Some of the guidance late tonight is starting to show a more efficient phase and more favorable upper level evolution for a high end storm and west track, so while this is not the favored outcome right now, I think this scenario is gaining some ground, at least at the moment. The probabilities are 55/45 but there's not much daylight between the two in this forecaster's personal opinion.
Percent Chance: 45%
- There is high confidence that a major winter storm will develop and deliver moderate and/or major impacts to the state including snowfall, wind, and coastal flooding.
- The highest likelihood of major impacts is east of the CT River, with reduced confidence in western CT.

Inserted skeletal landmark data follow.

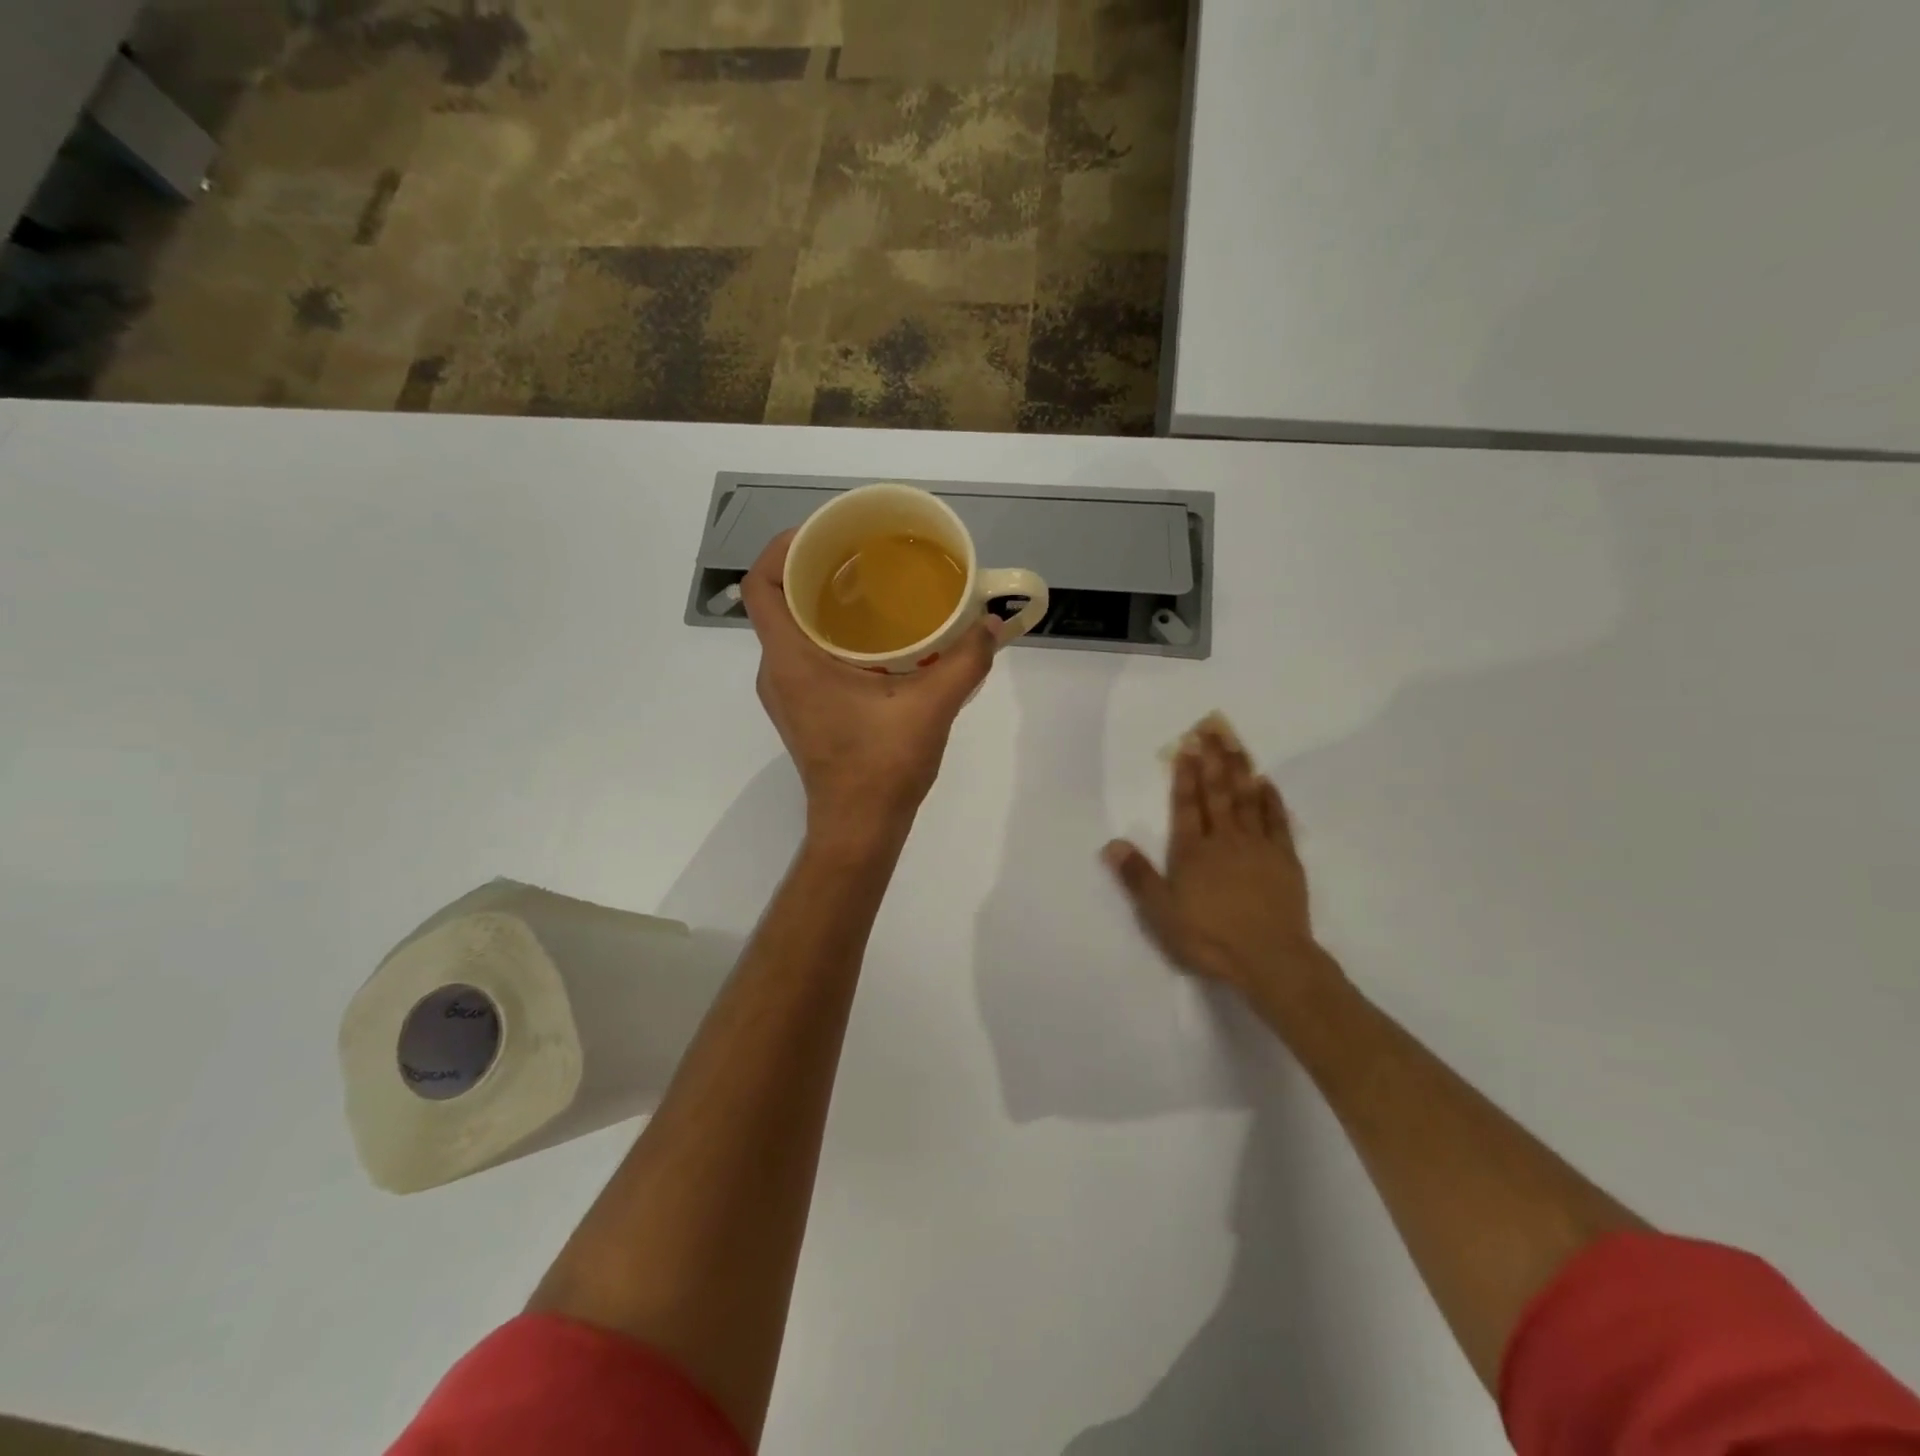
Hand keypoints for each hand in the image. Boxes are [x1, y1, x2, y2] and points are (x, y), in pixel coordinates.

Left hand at [743, 530, 1000, 844]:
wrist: (859, 827)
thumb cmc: (882, 766)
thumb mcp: (931, 708)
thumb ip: (965, 661)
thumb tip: (993, 624)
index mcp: (792, 661)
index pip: (761, 587)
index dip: (782, 548)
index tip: (823, 533)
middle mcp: (777, 672)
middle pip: (777, 602)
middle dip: (812, 569)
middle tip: (860, 553)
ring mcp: (786, 693)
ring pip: (791, 629)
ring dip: (821, 603)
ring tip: (869, 586)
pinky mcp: (802, 709)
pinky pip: (803, 654)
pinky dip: (829, 633)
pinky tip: (875, 637)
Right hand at [1102, 724, 1335, 1001]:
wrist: (1270, 958)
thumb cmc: (1209, 937)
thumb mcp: (1161, 913)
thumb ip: (1137, 877)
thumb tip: (1112, 844)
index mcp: (1192, 851)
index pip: (1186, 805)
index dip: (1185, 776)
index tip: (1186, 746)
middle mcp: (1224, 840)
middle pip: (1217, 793)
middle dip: (1213, 760)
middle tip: (1212, 729)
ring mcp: (1258, 847)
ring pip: (1247, 799)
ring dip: (1240, 770)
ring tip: (1236, 743)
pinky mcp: (1285, 860)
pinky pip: (1277, 821)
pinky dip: (1271, 800)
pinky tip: (1267, 783)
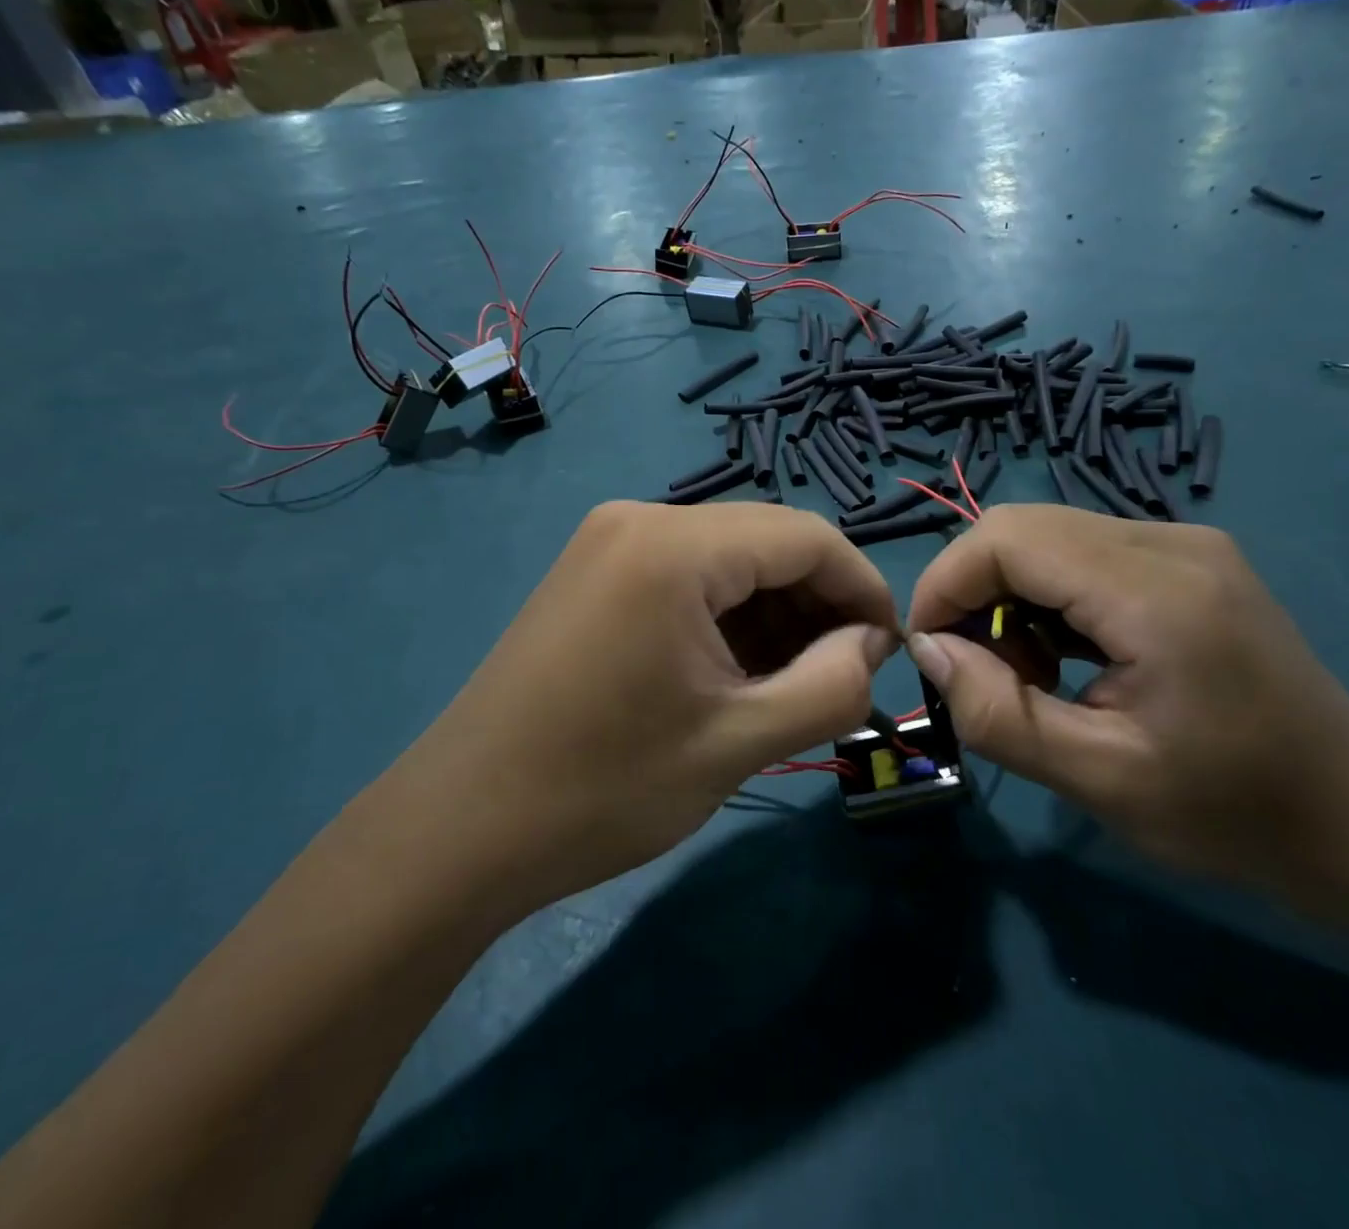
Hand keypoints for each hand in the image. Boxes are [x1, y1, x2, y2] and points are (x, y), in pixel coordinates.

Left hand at [392, 502, 898, 915]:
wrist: (459, 829)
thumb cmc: (603, 788)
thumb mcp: (739, 743)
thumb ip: (830, 685)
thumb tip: (870, 643)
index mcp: (675, 546)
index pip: (806, 536)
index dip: (862, 587)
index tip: (889, 651)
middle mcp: (641, 519)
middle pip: (766, 542)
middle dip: (818, 604)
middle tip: (843, 677)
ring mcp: (609, 542)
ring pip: (728, 560)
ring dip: (775, 613)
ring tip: (794, 683)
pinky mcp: (594, 573)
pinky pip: (687, 577)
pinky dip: (727, 616)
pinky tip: (737, 671)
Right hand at [904, 506, 1348, 898]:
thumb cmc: (1234, 814)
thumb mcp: (1099, 781)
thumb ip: (998, 713)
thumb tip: (927, 649)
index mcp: (1155, 592)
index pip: (1007, 538)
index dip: (947, 583)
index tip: (930, 652)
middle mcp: (1169, 541)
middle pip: (1022, 527)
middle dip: (973, 591)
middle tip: (980, 671)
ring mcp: (1184, 543)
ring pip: (1047, 536)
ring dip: (1010, 596)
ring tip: (1030, 675)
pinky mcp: (1187, 559)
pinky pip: (1082, 553)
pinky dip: (1047, 597)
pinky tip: (1067, 656)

- There is high uncertainty on the specific track, which still needs to be resolved. That said, a moderate to major snowfall is expected statewide.
- Nobody should panic, but everyone should be prepared for a potentially high end winter weather event with the bulk of impacts on Saturday, and residual widespread travel problems on Sunday.
We will continue to provide updates as warranted. Expect a first call tomorrow.